Data:
□ □ □ □ □ □ □

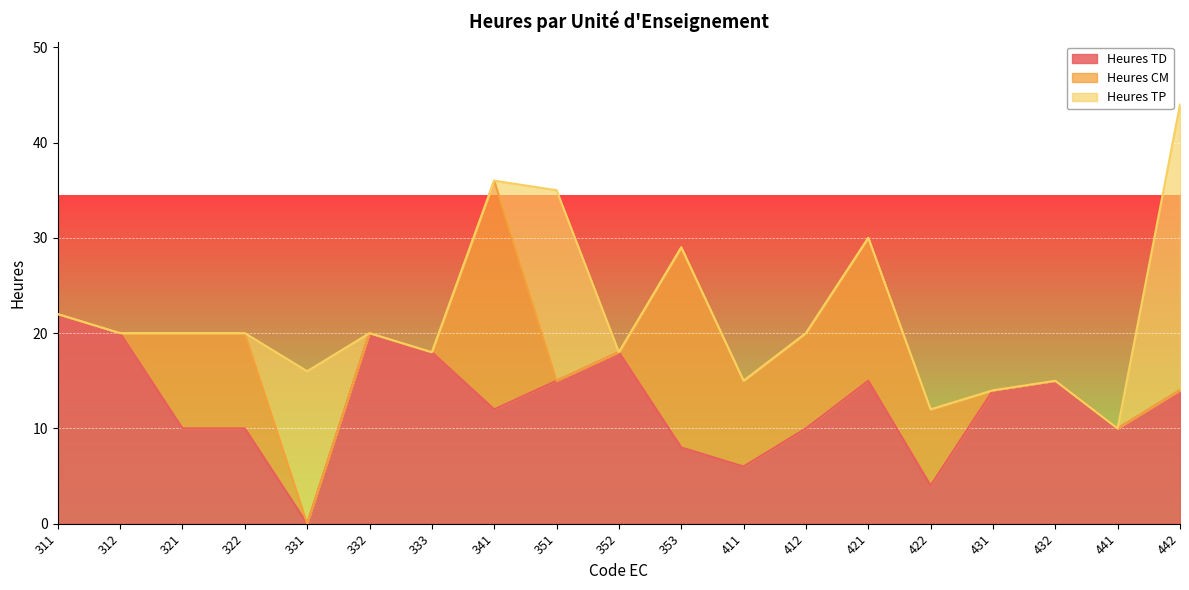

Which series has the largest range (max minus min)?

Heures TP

□ □ □ □ □ □ □

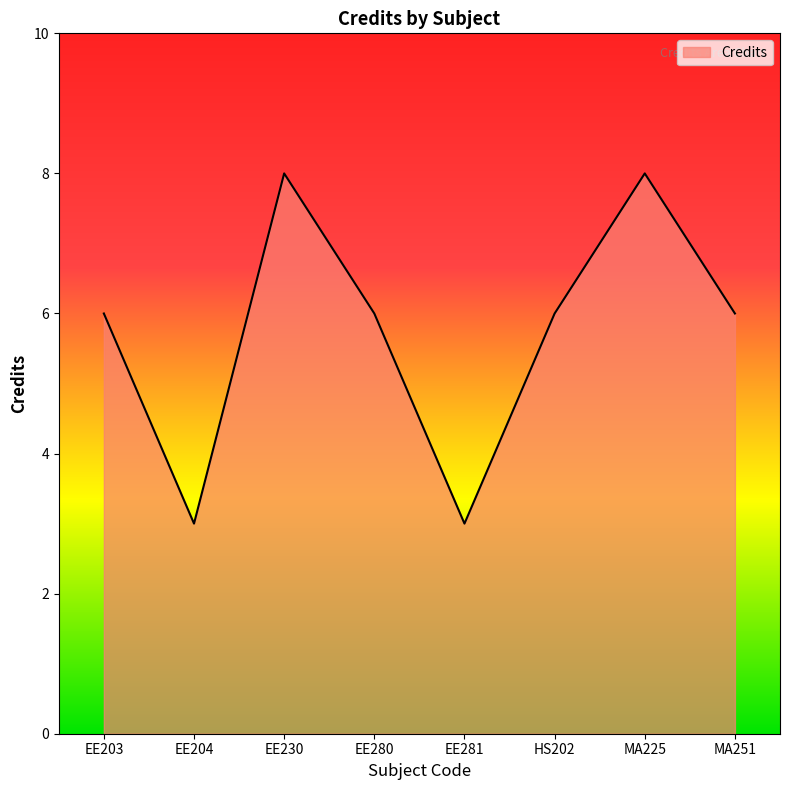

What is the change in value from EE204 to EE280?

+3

□ □ □ □ □ □ □

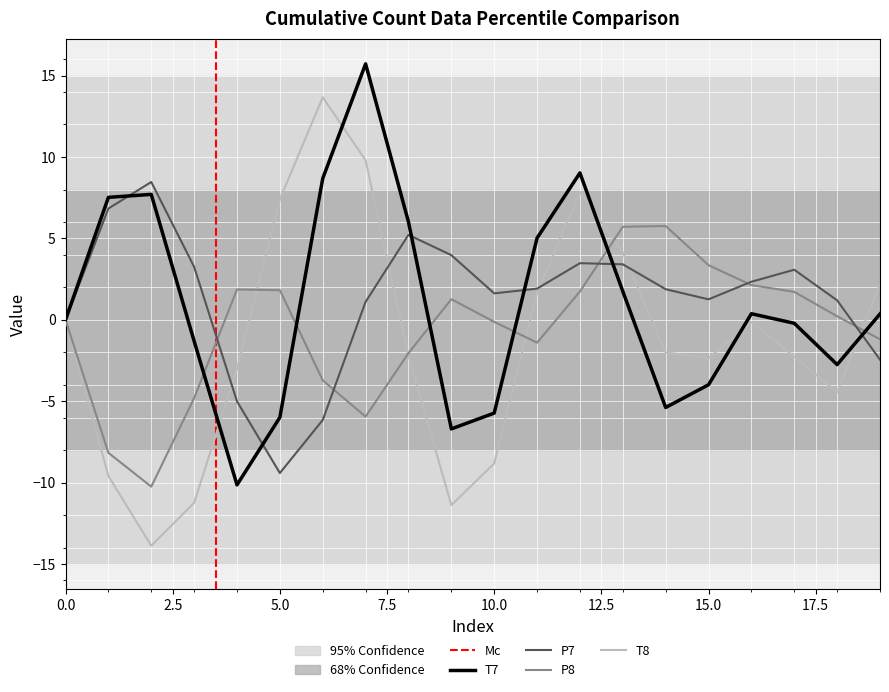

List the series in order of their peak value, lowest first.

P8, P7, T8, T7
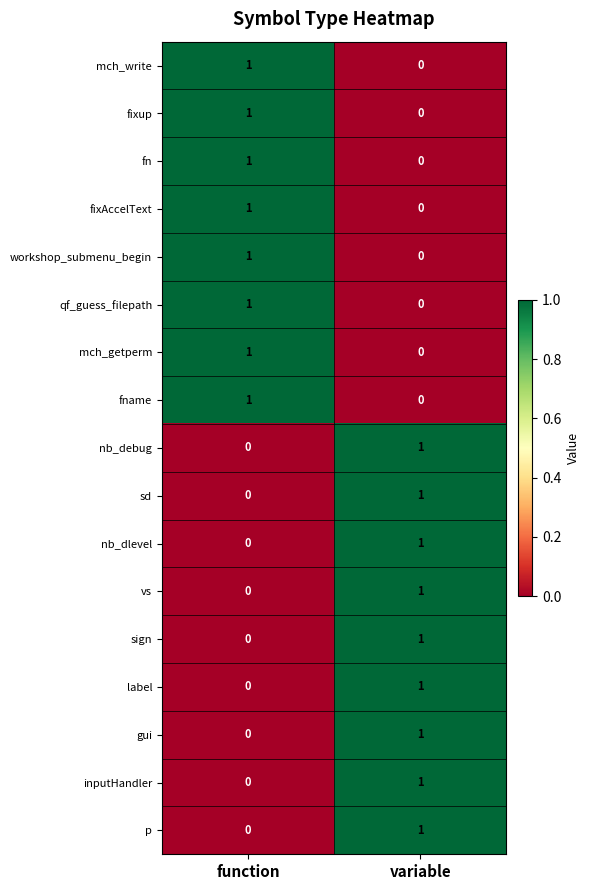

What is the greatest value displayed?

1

□ □ □ □ □ □ □

Task description: Can you pull together every line above that contains the word "What"? Case counts.

Answer space:
What is the change in value from EE204 to EE280?
What is the greatest value displayed?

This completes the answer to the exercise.